Previous studies reveal that an ideal catalyst should provide moderate adsorption strength for all reactants, intermediates, and products.[48] Therefore, we evaluated the relationship between the limiting potential of the C1 pathways over Fe2M@NG and the CO2 adsorption energy (Figure a). The results revealed that there is a volcanic relationship between the limiting potentials of the C1 pathways and the CO2 adsorption energies.
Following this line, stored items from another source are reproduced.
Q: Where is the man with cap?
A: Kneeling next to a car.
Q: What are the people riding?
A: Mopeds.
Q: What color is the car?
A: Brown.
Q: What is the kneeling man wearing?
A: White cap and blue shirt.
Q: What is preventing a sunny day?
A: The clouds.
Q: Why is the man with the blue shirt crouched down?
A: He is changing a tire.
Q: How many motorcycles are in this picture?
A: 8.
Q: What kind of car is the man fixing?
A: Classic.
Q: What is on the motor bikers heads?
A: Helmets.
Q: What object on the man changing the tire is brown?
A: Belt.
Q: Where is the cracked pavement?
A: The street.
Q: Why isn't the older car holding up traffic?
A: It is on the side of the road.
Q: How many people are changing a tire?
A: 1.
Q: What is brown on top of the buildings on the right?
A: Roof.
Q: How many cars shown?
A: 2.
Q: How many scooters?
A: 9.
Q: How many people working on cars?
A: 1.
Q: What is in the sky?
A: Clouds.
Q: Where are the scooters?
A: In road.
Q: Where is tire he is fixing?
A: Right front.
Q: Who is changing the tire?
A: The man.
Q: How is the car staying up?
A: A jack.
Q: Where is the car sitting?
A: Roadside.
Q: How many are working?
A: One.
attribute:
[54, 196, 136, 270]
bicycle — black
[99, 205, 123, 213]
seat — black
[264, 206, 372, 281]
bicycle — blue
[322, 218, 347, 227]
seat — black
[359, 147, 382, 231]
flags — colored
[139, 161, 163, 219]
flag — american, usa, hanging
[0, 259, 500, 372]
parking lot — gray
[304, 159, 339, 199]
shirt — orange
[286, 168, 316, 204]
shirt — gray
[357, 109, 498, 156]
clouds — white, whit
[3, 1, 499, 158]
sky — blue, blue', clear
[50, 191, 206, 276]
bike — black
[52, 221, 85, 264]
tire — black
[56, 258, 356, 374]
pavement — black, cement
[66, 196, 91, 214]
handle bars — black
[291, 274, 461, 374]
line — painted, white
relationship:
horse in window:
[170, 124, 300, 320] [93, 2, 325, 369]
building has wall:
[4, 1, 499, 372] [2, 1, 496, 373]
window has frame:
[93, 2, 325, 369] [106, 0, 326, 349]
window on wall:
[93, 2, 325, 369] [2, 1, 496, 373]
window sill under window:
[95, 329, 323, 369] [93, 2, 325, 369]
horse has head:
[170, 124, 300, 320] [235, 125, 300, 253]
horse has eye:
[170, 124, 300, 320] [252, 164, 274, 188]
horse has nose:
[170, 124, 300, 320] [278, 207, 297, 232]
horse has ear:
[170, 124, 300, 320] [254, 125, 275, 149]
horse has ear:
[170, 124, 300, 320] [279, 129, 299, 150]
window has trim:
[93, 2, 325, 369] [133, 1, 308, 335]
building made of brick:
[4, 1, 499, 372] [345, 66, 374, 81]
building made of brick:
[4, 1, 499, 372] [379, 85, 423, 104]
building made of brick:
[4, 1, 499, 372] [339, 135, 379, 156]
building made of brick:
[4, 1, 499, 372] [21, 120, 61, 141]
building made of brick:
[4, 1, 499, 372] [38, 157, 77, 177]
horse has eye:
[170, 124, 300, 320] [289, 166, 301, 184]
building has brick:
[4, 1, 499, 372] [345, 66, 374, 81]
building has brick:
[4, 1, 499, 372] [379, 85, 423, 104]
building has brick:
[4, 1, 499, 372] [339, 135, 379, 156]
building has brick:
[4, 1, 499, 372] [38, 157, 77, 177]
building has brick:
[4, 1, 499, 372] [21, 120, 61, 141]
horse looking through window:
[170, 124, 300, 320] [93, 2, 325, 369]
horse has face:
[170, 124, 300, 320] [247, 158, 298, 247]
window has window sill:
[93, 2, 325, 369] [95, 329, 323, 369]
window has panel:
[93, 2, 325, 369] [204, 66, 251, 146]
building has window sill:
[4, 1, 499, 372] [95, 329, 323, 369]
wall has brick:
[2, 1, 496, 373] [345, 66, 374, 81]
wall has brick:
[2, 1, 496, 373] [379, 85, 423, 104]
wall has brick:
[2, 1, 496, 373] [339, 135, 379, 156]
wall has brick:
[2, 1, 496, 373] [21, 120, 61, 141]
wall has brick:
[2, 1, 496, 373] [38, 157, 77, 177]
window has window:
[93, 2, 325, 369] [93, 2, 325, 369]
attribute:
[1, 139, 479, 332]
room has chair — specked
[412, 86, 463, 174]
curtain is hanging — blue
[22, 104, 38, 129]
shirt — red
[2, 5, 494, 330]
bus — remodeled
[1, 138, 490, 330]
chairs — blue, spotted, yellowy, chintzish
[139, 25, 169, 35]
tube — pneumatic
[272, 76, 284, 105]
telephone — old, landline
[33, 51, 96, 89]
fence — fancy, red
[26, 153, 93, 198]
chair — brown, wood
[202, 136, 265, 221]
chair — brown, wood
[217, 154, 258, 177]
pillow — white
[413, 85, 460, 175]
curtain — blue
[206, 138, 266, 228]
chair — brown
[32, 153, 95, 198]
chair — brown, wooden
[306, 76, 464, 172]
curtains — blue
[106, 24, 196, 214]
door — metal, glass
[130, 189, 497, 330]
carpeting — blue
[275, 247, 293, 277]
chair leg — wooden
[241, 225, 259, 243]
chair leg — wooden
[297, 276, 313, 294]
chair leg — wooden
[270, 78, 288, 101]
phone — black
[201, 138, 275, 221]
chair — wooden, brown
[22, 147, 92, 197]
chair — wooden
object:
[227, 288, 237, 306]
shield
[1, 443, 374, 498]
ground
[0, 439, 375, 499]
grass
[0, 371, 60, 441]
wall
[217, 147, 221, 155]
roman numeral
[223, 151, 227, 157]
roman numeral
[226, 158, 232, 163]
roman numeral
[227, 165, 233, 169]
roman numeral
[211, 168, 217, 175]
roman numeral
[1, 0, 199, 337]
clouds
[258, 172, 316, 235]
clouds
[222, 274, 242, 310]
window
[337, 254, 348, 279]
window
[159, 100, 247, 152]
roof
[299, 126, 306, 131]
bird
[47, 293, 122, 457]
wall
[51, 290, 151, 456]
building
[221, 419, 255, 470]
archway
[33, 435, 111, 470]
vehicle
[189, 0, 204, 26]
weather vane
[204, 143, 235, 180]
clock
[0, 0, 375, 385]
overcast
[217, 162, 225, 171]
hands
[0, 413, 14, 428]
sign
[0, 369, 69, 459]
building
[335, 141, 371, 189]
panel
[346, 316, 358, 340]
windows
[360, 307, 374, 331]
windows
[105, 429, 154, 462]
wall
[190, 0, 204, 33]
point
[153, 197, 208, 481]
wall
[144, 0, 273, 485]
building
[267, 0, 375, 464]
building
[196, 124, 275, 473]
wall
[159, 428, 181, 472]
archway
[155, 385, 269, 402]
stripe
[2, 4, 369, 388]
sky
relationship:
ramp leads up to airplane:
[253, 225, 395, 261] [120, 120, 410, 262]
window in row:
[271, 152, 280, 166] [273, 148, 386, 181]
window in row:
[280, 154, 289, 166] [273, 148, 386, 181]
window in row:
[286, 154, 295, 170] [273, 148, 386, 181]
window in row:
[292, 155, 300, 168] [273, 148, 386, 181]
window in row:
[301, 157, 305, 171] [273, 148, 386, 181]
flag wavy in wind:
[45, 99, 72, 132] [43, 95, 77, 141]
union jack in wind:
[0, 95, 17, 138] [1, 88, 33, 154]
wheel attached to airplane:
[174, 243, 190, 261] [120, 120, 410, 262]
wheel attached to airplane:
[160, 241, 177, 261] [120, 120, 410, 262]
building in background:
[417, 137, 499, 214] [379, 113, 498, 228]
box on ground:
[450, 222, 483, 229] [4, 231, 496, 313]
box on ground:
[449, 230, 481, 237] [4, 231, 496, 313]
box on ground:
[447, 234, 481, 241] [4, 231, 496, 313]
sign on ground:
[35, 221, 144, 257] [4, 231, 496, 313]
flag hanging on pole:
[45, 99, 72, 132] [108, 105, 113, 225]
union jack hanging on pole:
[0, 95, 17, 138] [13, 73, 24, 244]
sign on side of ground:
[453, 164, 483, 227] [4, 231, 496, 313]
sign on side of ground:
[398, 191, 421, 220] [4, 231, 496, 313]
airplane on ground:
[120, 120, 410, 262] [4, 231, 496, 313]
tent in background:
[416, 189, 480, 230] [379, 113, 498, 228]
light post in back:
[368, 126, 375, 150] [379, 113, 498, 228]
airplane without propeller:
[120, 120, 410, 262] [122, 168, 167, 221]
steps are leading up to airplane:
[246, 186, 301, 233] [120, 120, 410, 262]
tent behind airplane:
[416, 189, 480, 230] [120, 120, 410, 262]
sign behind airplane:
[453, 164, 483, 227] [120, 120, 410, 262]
By comparison, we found that six Fe2M@NG have moderate Ead for CO2 (ranging from −1.40 to −1.13 eV) and have smaller η (0.77, 0.75, 0.55, 0.76, 0.70, and 0.49 V for Ni, Cu, Rh, Pd, Re, and Ir, respectively) compared with the Fe3@NG (η = 0.79 V, Ead = −1.57 eV). As the main competitive reaction of CO2RR, the hydrogen evolution reaction (HER) also consumes proton–electron pairs (H+ + e–),[49] we considered the HER activity of the Fe2M@NG. We first calculated the Ead of *H on Fe2M@NG and compared with the Ead of *CO2 (Figure b) and found that on the Fe2M@NG (M = Rh, Ni, Pd, Mn, Pt), whose η values are lower than 0.79 V of Fe3@NG, the Ead of *H is more negative than that of CO2, indicating that it is not conducive for the progress of CO2RR on these TACs.[17] However, the Fe2Ir@NG has a stronger interaction with *CO2 than *H, and the ΔG (0.94 eV) for the HER (Figure S9) is much greater than the maximum ΔG for CO2RR toward CH4(g) (0.49 eV). Thus, the Fe2Ir@NG has high selectivity for CO2RR.

Figure 4

(a) Variation of limiting potentials of Fe2M@NG catalysts for CO2 reduction to C1 products with respect to the CO2 adsorption strength, and (b) comparison of the adsorption energies of *CO2 and *H on Fe2M@NG.

According to the density of states (Figure S3), compared to the case of Fe3@NG, in bimetallic TACs, the coupling between M and Fe2 weakens or strengthens the hybridization with CO2 near the Fermi level and thereby modulates the catalytic capability of the TACs. Among the 23 bimetallic TACs, the Fe2Ir@NG has a medium adsorption strength for CO2 and a minimum limiting potential and can effectively suppress the HER. All in all, the Fe2Ir@NG is a very promising catalyst for CO2 reduction to CH4.

Conclusions

In summary, by performing comprehensive first-principles calculations, we explored the stability and catalytic behavior of 23 bimetallic triple-atom catalysts (Fe2M@NG) for CO2 reduction to C1 products (including CO, CH3OH, and CH4). Our results showed that the supported bimetallic trimers provide sufficient adsorption sites to adsorb CO2, thereby effectively activating the CO2 and promoting the breaking of the C–O bond. The synergy between Ir and Fe atoms in the outstanding TAC of Fe2Ir@NG improves the catalytic activity (low limiting potential 0.49 V for CH4 formation) and selectivity (reluctant for the competing reaction HER) for CO2RR. Our theoretical study offers guidance to design bimetallic TACs with high catalytic performance beyond CO2RR.